Experts had previously believed that only light gaseous isotopes had been released in Fukushima. However, in 2016, scientists discovered that the radioactive cesium had been released in the form of micro-particles. A recent study by Asumi Ochiai and colleagues from Kyushu University in Japan and the University of Manchester in the UK found that the micro-particles contained not only short-lived isotopes like cesium but also nanofragments of two different uranium compounds. The researchers collected soil and water samples from within the exclusion zone, a few kilometers from the damaged reactor. The results of the study were published in the journal Environmental Science & Technology.

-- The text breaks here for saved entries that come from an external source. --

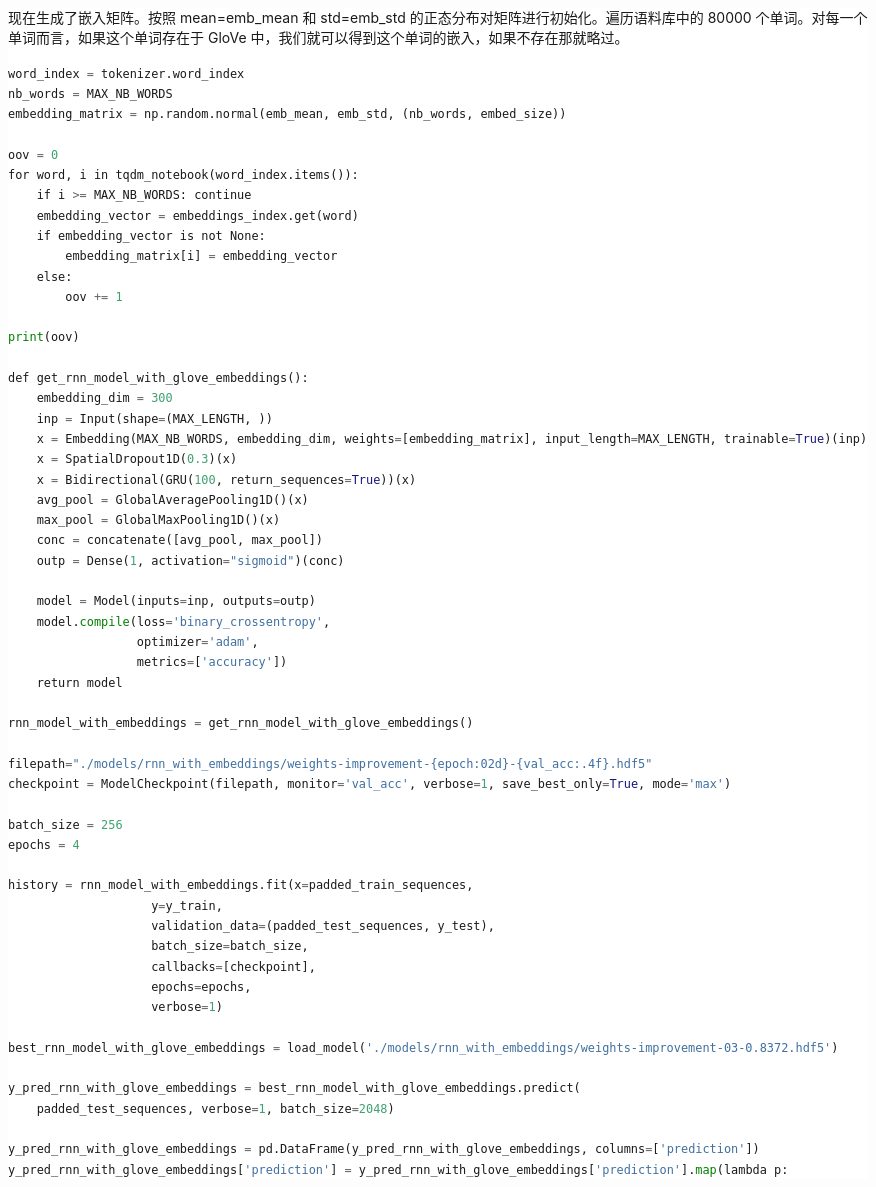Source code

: 现在生成了嵌入矩阵。按照 mean=emb_mean 和 std=emb_std 的正态分布对矩阵进行初始化。遍历语料库中的 80000 个单词。对每一个单词而言，如果这个单词存在于 GloVe 中，我们就可以得到这个单词的嵌入，如果不存在那就略过。

```py
word_index = tokenizer.word_index
nb_words = MAX_NB_WORDS
embedding_matrix = np.random.normal(emb_mean, emb_std, (nb_words, embed_size))

oov = 0
for word, i in tqdm_notebook(word_index.items()):
    if i >= MAX_NB_WORDS: continue
    embedding_vector = embeddings_index.get(word)
    if embedding_vector is not None:
        embedding_matrix[i] = embedding_vector
    else:
        oov += 1

print(oov)

def get_rnn_model_with_glove_embeddings():
    embedding_dim = 300
    inp = Input(shape=(MAX_LENGTH, ))
    x = Embedding(MAX_NB_WORDS, embedding_dim, weights=[embedding_matrix], input_length=MAX_LENGTH, trainable=True)(inp)
    x = SpatialDropout1D(0.3)(x)
    x = Bidirectional(GRU(100, return_sequences=True))(x)
    avg_pool = GlobalAveragePooling1D()(x)
    max_pool = GlobalMaxPooling1D()(x)
    conc = concatenate([avg_pool, max_pool])
    outp = Dense(1, activation="sigmoid")(conc)

    model = Model(inputs=inp, outputs=outp)
    model.compile(loss='binary_crossentropy',
                  optimizer='adam',
                  metrics=['accuracy'])
    return model

rnn_model_with_embeddings = get_rnn_model_with_glove_embeddings()

filepath="./models/rnn_with_embeddings/weights-improvement-{epoch:02d}-{val_acc:.4f}.hdf5"
checkpoint = ModelCheckpoint(filepath, monitor='val_acc', verbose=1, save_best_only=True, mode='max')

batch_size = 256
epochs = 4

history = rnn_model_with_embeddings.fit(x=padded_train_sequences, 
                    y=y_train, 
                    validation_data=(padded_test_sequences, y_test), 
                    batch_size=batch_size, 
                    callbacks=[checkpoint], 
                    epochs=epochs, 
                    verbose=1)

best_rnn_model_with_glove_embeddings = load_model('./models/rnn_with_embeddings/weights-improvement-03-0.8372.hdf5')

y_pred_rnn_with_glove_embeddings = best_rnn_model_with_glove_embeddings.predict(
    padded_test_sequences, verbose=1, batch_size=2048)

y_pred_rnn_with_glove_embeddings = pd.DataFrame(y_pred_rnn_with_glove_embeddings, columns=['prediction'])
y_pred_rnn_with_glove_embeddings['prediction'] = y_pred_rnn_with_glove_embeddings['prediction'].map(lambda p: 
```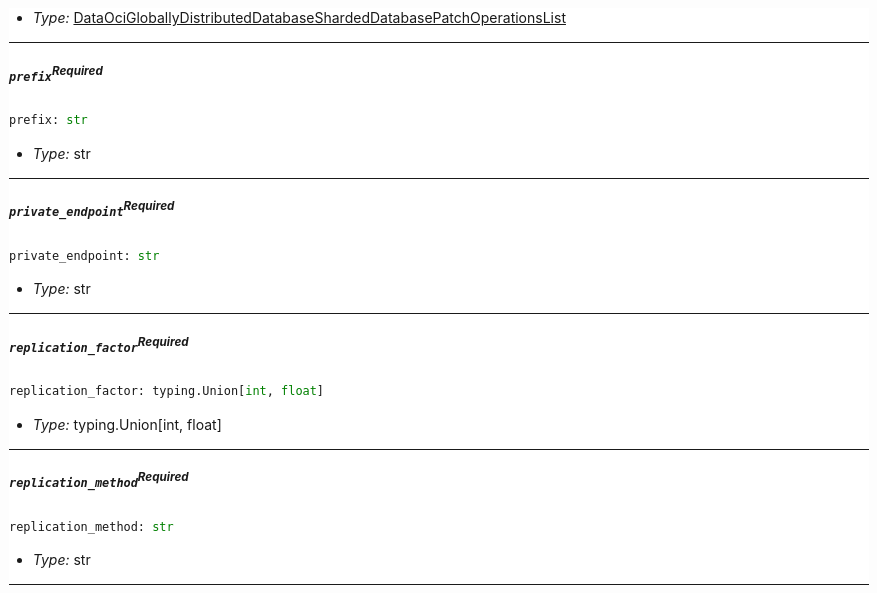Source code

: - *Type:* <a href="#rhizo-co-terraform-provider-oci.dataOciGloballyDistributedDatabaseShardedDatabase.DataOciGloballyDistributedDatabaseShardedDatabasePatchOperationsList">DataOciGloballyDistributedDatabaseShardedDatabasePatchOperationsList</a>

---

##### `prefix`<sup>Required</sup> <a name="prefix" id="rhizo-co-terraform-provider-oci.dataOciGloballyDistributedDatabaseShardedDatabase.DataOciGloballyDistributedDatabaseShardedDatabase.property.prefix"></a>

```python
prefix: str
```

- *Type:* str

---

##### `private_endpoint`<sup>Required</sup> <a name="private_endpoint" id="rhizo-co-terraform-provider-oci.dataOciGloballyDistributedDatabaseShardedDatabase.DataOciGloballyDistributedDatabaseShardedDatabase.property.privateEndpoint"></a>

```python
private_endpoint: str
```

- *Type:* str

---

##### `replication_factor`<sup>Required</sup> <a name="replication_factor" id="rhizo-co-terraform-provider-oci.dataOciGloballyDistributedDatabaseShardedDatabase.DataOciGloballyDistributedDatabaseShardedDatabase.property.replicationFactor"></a>

```python
replication_factor: typing.Union[int, float]
```

- *Type:* typing.Union[int, float]

---

##### `replication_method`<sup>Required</sup> <a name="replication_method" id="rhizo-co-terraform-provider-oci.dataOciGloballyDistributedDatabaseShardedDatabase.DataOciGloballyDistributedDatabaseShardedDatabase.property.replicationMethod"></a>

```python
replication_method: str
```

- *Type:* str

---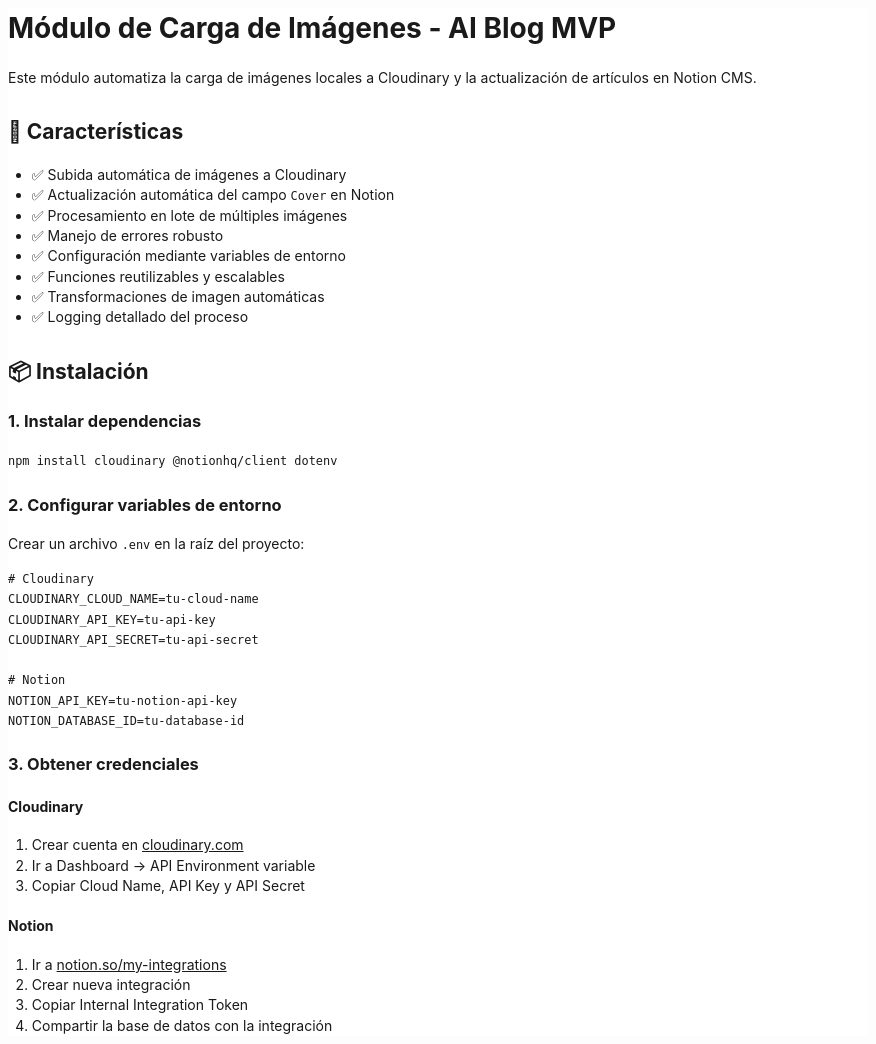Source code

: # Módulo de Carga de Imágenes - AI Blog MVP

Este módulo automatiza la carga de imágenes locales a Cloudinary y la actualización de artículos en Notion CMS.

## 🚀 Características

- ✅ Subida automática de imágenes a Cloudinary
- ✅ Actualización automática del campo `Cover` en Notion
- ✅ Procesamiento en lote de múltiples imágenes
- ✅ Manejo de errores robusto
- ✅ Configuración mediante variables de entorno
- ✅ Funciones reutilizables y escalables
- ✅ Transformaciones de imagen automáticas
- ✅ Logging detallado del proceso

## 📦 Instalación

### 1. Instalar dependencias

```bash
npm install cloudinary @notionhq/client dotenv
```

### 2. Configurar variables de entorno

Crear un archivo `.env` en la raíz del proyecto:

```env
# Cloudinary
CLOUDINARY_CLOUD_NAME=tu-cloud-name
CLOUDINARY_API_KEY=tu-api-key
CLOUDINARY_API_SECRET=tu-api-secret

# Notion
NOTION_API_KEY=tu-notion-api-key
NOTION_DATABASE_ID=tu-database-id
```

### 3. Obtener credenciales

#### Cloudinary
1. Crear cuenta en [cloudinary.com](https://cloudinary.com)
2. Ir a Dashboard → API Environment variable
3. Copiar Cloud Name, API Key y API Secret

#### Notion
1. Ir a [notion.so/my-integrations](https://notion.so/my-integrations)
2. Crear nueva integración
3. Copiar Internal Integration Token
4. Compartir la base de datos con la integración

The discovery of uranium in the micro-particles is significant because it suggests that not only decay products but also parts of the actual fuel rods were released during the disaster. The researchers explained that the particles were a mixture of melted nuclear fuel and reactor materials, reflecting the complex thermal processes that occurred during the meltdown. The presence of uranium also means that the exclusion zone and adjacent areas could be contaminated for much longer than previously thought. The radioactive micro-particles are also a concern because they can be inhaled if they are released into the air by the wind. Further investigations are urgently needed to determine the state of the melted reactor cores, which cannot be directly accessed due to the high levels of radiation.